The annual savings with a photovoltaic system would be $627 a month, and payback on the system would take 14 years without grant assistance.

City Manager Bruce Wyatt said the city had learned of two grant programs it could apply for: one for 50 percent of the project cost and another that would cover 80 percent of the project cost.

"Our chance would be better with the 50-50 grant," he told the council.

Mayor J.H. Graham III said, "That's something to look at. If we can wait 30 days and the contractor has agreed to let us look at that, and possibly save the taxpayers a payback over seven years or three years, it might be worth the time to look at it."

Other bid alternates included eliminating demolition of the rooftop deck, delaying work on renovation of training room spaces, construction of an entry vestibule and casework reduction. Clemow said it would be best to complete that work during the renovation project, due to the economy achieved by including it in the larger project.

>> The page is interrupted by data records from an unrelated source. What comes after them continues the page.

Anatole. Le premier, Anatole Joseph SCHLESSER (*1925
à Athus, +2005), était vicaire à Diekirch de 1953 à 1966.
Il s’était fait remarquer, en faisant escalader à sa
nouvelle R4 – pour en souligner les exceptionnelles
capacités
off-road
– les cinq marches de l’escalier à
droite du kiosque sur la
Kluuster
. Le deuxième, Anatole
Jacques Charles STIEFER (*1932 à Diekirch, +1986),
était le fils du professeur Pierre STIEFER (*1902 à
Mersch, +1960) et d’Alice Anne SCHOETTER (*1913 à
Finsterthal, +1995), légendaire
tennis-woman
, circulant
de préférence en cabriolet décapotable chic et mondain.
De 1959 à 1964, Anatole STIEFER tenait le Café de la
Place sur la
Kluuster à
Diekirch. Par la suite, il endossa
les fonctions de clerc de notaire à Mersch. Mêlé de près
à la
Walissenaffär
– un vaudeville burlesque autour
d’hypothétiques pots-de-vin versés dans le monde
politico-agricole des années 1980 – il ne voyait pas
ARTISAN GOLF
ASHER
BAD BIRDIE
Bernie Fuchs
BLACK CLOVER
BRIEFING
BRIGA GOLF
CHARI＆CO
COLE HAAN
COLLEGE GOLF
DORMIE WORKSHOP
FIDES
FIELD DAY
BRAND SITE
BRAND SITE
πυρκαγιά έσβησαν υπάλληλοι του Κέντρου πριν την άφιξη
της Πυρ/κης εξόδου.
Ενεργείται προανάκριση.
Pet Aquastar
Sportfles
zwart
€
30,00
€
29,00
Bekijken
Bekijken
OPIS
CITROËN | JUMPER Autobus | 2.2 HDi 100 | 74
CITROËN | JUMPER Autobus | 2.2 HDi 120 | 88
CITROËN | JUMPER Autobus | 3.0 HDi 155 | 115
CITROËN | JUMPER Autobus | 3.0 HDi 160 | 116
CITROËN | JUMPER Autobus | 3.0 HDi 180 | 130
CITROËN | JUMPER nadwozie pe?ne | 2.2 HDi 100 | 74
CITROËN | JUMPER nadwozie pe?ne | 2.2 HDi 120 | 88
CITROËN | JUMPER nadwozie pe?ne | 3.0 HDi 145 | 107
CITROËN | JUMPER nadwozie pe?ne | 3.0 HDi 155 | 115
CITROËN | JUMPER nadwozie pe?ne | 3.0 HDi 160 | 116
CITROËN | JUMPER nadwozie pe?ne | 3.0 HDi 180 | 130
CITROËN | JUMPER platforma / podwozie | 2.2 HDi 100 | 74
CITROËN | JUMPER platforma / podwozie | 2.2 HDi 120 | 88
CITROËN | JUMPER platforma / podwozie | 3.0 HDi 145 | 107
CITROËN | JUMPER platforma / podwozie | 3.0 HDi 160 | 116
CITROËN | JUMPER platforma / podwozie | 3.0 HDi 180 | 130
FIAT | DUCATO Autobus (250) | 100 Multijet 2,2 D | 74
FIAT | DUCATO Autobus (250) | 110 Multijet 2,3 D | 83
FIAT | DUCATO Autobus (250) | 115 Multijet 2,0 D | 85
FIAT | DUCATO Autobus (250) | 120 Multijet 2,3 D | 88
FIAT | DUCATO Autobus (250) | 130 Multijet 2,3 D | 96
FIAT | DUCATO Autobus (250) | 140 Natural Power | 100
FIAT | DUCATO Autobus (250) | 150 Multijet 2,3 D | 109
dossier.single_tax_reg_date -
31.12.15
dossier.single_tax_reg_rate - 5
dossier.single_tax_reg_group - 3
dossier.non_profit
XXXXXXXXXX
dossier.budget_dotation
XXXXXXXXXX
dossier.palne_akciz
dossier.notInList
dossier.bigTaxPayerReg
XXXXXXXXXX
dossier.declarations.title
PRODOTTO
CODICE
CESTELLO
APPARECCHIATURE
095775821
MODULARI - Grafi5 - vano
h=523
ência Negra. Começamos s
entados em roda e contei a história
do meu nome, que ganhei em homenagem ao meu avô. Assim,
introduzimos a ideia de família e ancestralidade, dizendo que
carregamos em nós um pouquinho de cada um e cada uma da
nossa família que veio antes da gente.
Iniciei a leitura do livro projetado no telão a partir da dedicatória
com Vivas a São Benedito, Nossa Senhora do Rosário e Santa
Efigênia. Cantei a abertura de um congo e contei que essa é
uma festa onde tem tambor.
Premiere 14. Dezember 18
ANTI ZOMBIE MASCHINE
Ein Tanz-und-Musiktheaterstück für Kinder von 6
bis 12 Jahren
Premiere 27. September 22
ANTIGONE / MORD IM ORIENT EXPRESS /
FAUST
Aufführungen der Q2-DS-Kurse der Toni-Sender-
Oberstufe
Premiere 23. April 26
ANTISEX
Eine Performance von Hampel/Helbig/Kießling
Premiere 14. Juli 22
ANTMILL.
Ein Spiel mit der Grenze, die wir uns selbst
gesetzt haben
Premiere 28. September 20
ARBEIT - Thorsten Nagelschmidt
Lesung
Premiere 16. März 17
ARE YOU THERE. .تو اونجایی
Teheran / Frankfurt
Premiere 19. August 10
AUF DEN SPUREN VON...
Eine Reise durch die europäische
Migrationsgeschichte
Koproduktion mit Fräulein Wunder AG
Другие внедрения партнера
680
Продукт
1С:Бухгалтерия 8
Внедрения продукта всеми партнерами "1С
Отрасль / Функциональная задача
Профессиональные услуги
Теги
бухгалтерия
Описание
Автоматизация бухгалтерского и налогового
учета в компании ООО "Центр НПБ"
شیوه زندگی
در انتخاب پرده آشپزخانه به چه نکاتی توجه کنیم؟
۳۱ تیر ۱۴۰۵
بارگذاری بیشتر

"The training room renovation is about $35,000. That is a significant cost, but if you do it later, it will cost more because the work is taking place in a finished space," Clemow told the council.

The entry vestibule will provide energy savings, as well, Clemow noted, reducing the warm air lost when exterior doors are opened.

If the demolition of the rooftop deck is not completed, Clemow said that space would not be suitable for use and doors leading to the deck would have to have signage saying the space was not for human occupancy. The deck project includes a removal of the old wood on the roof, a new paver system, new decking and railing to make it compliant with safety regulations.

Councilman Boyd Wyatt said, "$109,000 is a lot of money for a deck in a building we're doing business in."

Another bid alternate was the use of higher efficiency lighting fixtures than called for in the base bid. This would not be a reduction of bid prices, but an increase. Clemow said the base bid included lighting that was highly efficient, similar to what is in use in the current city hall, and the savings for the other fixtures would be over such a long term that he felt it wiser to stay with the specifications of the base bid.

A lighting control system was also a bid alternate, though Clemow said the state fire marshal was now evaluating building plans for incorporation of a mechanical or electric lighting system and such a system was necessary.

Councilman Danny Wyatt moved to accept the bid from Mid-State Construction, holding action on the photovoltaic system, supported by Councilman Earl Dean. The motion was approved with Danny Wyatt, Dean and Councilman George Marlow voting in favor and Boyd Wyatt and Graham voting no.

In other business, the council approved the second reading of a $350,000 budget amendment for completion of the Northwest Connector road project. The additional costs are from engineering costs and land acquisition for the road project from Northside Dr. at Hwy. 70 North to Sparta Highway near the Cumberland County Playhouse. Boyd Wyatt moved to approve, supported by Danny Wyatt. The motion passed with Graham and Marlow abstaining.

Under the consent agenda, the council approved sponsorship of the 2012 Tennessee Senior Men's Open at a cost of $12,500, and a request from the Art Circle Library to connect an electronic sign to the city lights at Webb Ave. and 2nd Street.